Emil Yakupov R.I.P. (1957–2014)

The incredibly sad news continues this week.

Yesterday (February 25, 2014), Emil Yakupov has passed away. His heart stopped after his regular sports exercise. He was 56.

Together with Vladimir Yefimov (who had died almost exactly two years ago), Emil co-founded ParaType in 1998, a company that not only revolutionized the Cyrillic typeface world but was instrumental in building a bridge between the Russian typographic culture and the rest of the world. More than anybody else, Emil was the architect and tireless upholder of that bridge. Under Emil, ParaType has published hundreds of original Cyrillic typefaces and digital revivals of classic Russian and Soviet typeface designs.

But perhaps more importantly, it was Emil who has created vital business relationships with Bitstream, ITC, Linotype, Monotype, FontShop and many other font foundries. As a result of this relationship, numerous major Western font families have received high-quality Cyrillic companions, and were introduced to millions of users in Russia. It was Emil, Vladimir and the rest of the ParaType team who have greatly contributed to the transformation of the visual culture in the Cyrillic-writing world.

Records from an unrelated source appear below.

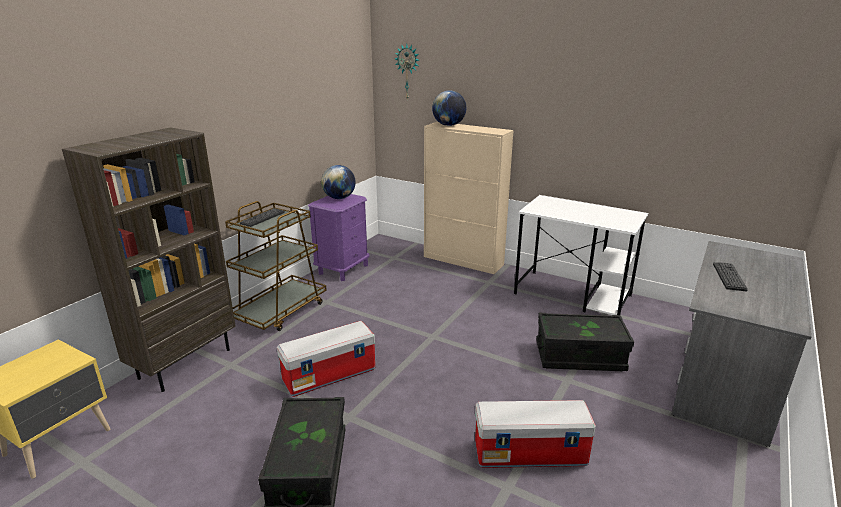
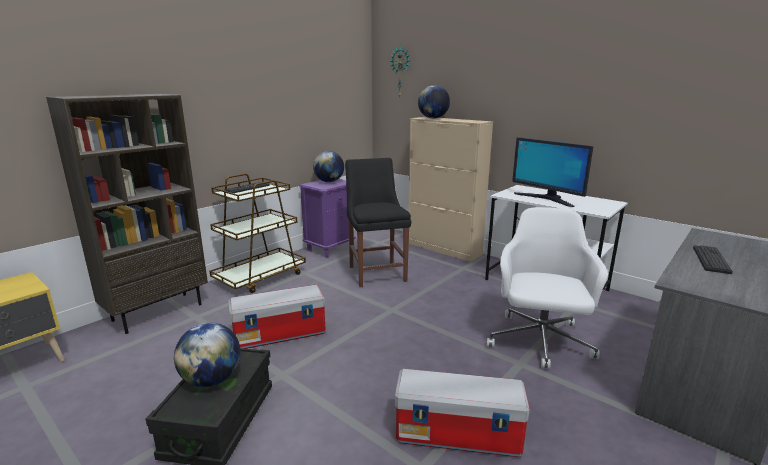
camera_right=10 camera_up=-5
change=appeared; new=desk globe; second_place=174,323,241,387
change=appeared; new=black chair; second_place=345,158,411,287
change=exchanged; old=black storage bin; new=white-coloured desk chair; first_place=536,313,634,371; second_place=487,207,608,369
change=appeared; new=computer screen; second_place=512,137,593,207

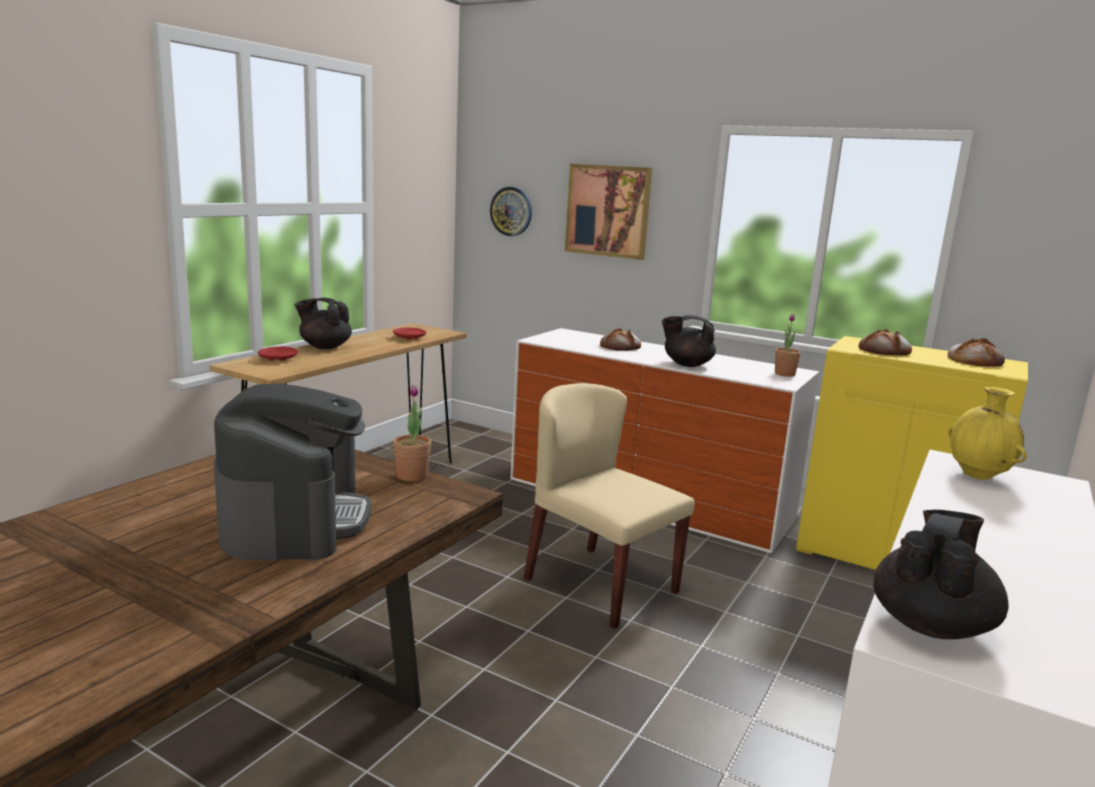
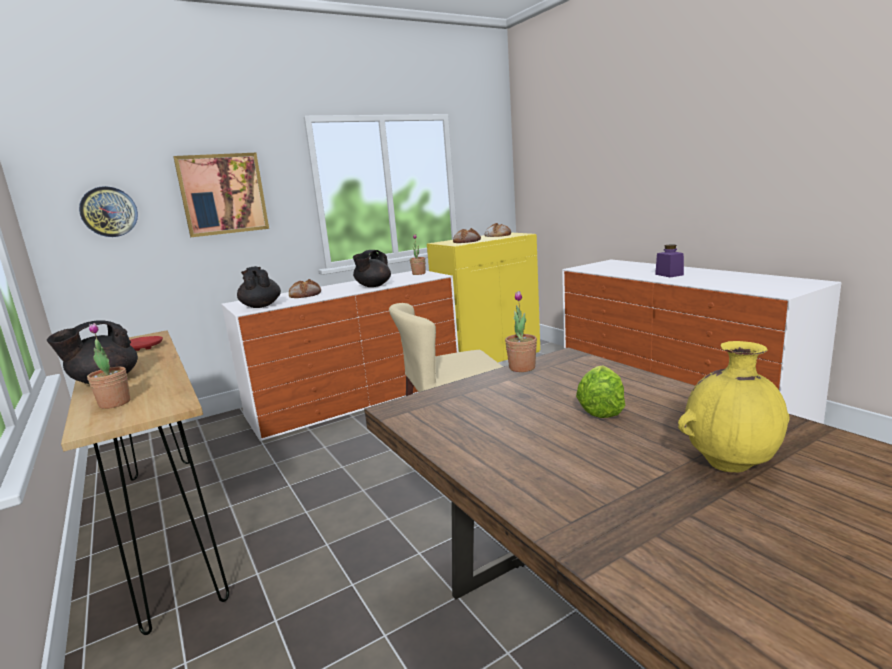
camera_right=-60 camera_up=0
change=exchanged; old=red plate; new=potted plant; first_place=258,347,298,361; second_place=87,323,130,409
change=relocated; old=black teapot; first_place=873,510,1008,639; second_place=237,266,281,308
change=exchanged; old=coffee brewer; new=lettuce; first_place=214,383,371,560; second_place=576,365,625,418
change=appeared; new=purplish preserve jar; second_place=655,244,684,277
change=relocated; old=yellow flower vase; first_place=948,387,1027,480; second_place=678,341,790,472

Emil was also instrumental in introducing me to Russia. I first met him at the ATypI 1998 conference in Lyon. He gave me the “big ParaType font catalog”, which to me was a revelation. After browsing it, I “got” Cyrillic. I understood how it works, and fell in love in it. I would later spend hours looking at the catalog, and the ParaType fonts.

At the same conference, I also met Yuri Yarmola, now my co-conspirator at Fontlab Ltd., and a friend of Emil’s. Looking at the photo from Lyon 1998, I’m now surprised how little Emil changed over the last 16 years. When I last saw him in Amsterdam five months ago, he had the same energy.

Emil has introduced me to other Russian type designers. I visited the ParaType offices in Moscow a few times, and was always met with great hospitality. At all the type conferences over the years, I always sat down with Emil, and we talked — about typography mostly, but also about family.

Emil was a quiet, wise, kind and incredibly modest man equipped with a cheeky smile and subtle dry wit. He put tremendous personal efforts into publications created by ParaType and events organized by his company — these efforts were always about culture rather than pure business.

Perhaps we were not very close friends, but he was one of my mentors. And a person I could always count and rely on.

I am incredibly sad that he is no longer among us. Прощай, Эмиль.

— Adam



  • Chris Lozos
    Chris Lozos Posts: 1,458
    Another great loss.
  • Deleted Account
    Deleted Account Posts: 739
    edited February 2014
    Very saddened to hear this. Thanks Adam, for that wonderful remembrance in words.
  • John Hudson
    John Hudson Posts: 3,045
    edited February 2014
    Thank you, Adam. I knew Emil better than Peter Bruhn or Mike Parker, so I'm feeling this loss worse. He was a lovely man, very kind and generous. Several times, at conferences, he or Vladimir showed up with some Cyrillic book for me that they thought I might like to have (beginning at that ATypI conference in Lyon in 1998, when they presented me with 'the big grey book of Soviet typography'). When Vladimir died, Emil thoughtfully sent me a copy of the catalogue of Vladimir's type designs that ParaType had made in celebration of his career. It's hard to accept that they're both gone.